Generally, they are slow and expensive compared to using GPUs.
Anyone else?
Yeah, in the back there.
I love this question.
So here's the fun part about NIST.
The question was, with people applying NIST saying there's no rotations, etc.
required, that guidance only applies if there's a number of other conditions that are on there, including the ability for automatic detection of breach issues.
There's a whole list of things that are in there that Windows doesn't actually satisfy.
So environments say we don't have this due to NIST.
Active Directory and NIST don't actually go hand in hand.
Now, in other applications, absolutely.
In a pure entry environment, absolutely.
Legacy AD on-prem.
I'm sorry, Microsoft, because I've had this chat with Steve Sifas from Microsoft Routine Lead.
He agrees with me.
If you're on baseline, legacy Active Directory, don't use the NIST standards.
And the reason for this is in Windows, passwords are hash equivalent.
So what that means is if somebody has a domain controller hash, or a Kerberos ticket hash, or anything else, they can authenticate even without the password.
An Active Directory domain controller is 128 characters long for its password, and it changes monthly.
Trust passwords are about as long.
If you've had a or you've had a domain admin leave, if you've had a backup admin leave, if you've ever lost a backup tape, you need to rotate all your secrets anyways.

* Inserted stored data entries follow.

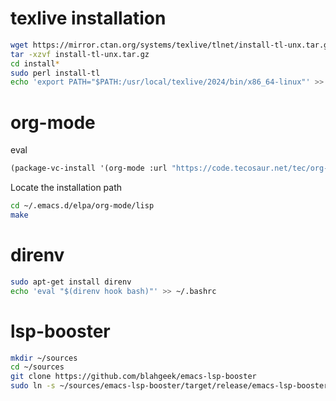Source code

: * texlive installation
#+begin_src sh
  wget https://mirror.ctan.org/systems/texlive/tlnet/install-tl-unx.tar.gz
  tar -xzvf install-tl-unx.tar.gz
  cd install*
  sudo perl install-tl
  echo 'export PATH="$PATH:/usr/local/texlive/2024/bin/x86_64-linux"' >> ~/.bashrc
#+end_src
* org-mode
eval 
#+begin_src emacs-lisp
     (package-vc-install '(org-mode :url "https://code.tecosaur.net/tec/org-mode"))
#+end_src
Locate the installation path
#+begin_src sh
  cd ~/.emacs.d/elpa/org-mode/lisp
  make
#+end_src
* direnv
#+begin_src sh
  sudo apt-get install direnv
  echo 'eval "$(direnv hook bash)"' >> ~/.bashrc
#+end_src
* lsp-booster
#+begin_src sh
  mkdir ~/sources
  cd ~/sources  
  git clone https://github.com/blahgeek/emacs-lsp-booster
  sudo ln -s ~/sources/emacs-lsp-booster/target/release/emacs-lsp-booster /usr/local/bin/emacs-lsp-booster
#+end_src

So routine secrets, especially if you get to a size of, say, a Fortune 100, or you've got 100,000 employees, you're not going to be able to keep on top of that, so you have to keep the rotation up.
Now, if you're heavily salted and you have other techniques to stop the hash equivalency, yeah, fine, apply NIST, but NIST does not apply to AD.
Okay.
So the question is, what am I using for my crack station?
Cloud.
Because I work for IBM, we have our own cloud, and I have access to a giant pile of GPUs on demand.
So I used to go spend a lot of money on buying GPUs and building systems.
Here's the thing, a massive cracking monster requires heat, it requires cooling, it requires care and feeding, it requires being raised like a pet.
My GPUs are treated like cattle.
I bring them up when I need to run them, they run for just as long as the crack job, and I shoot them when they misbehave.
Any other questions?
The question is, I'm using all these kinds of attacks, am I ever running this through Hashcat Brain?
Hashcat Brain can't keep up when you're running four terahash per second of crack rate on NTLM.
For things like Bcrypt, absolutely, or slower hashes.
But for AD, when I've got more horsepower than brains and this AI agent, I can spin up an entire data center and spin it back down again.
I'm just going to throw hashes at it and make Hashcat go brr.
Anybody else?
I'm out of time.
Apparently I'm out of time, so thank you all for coming and listen to my rant.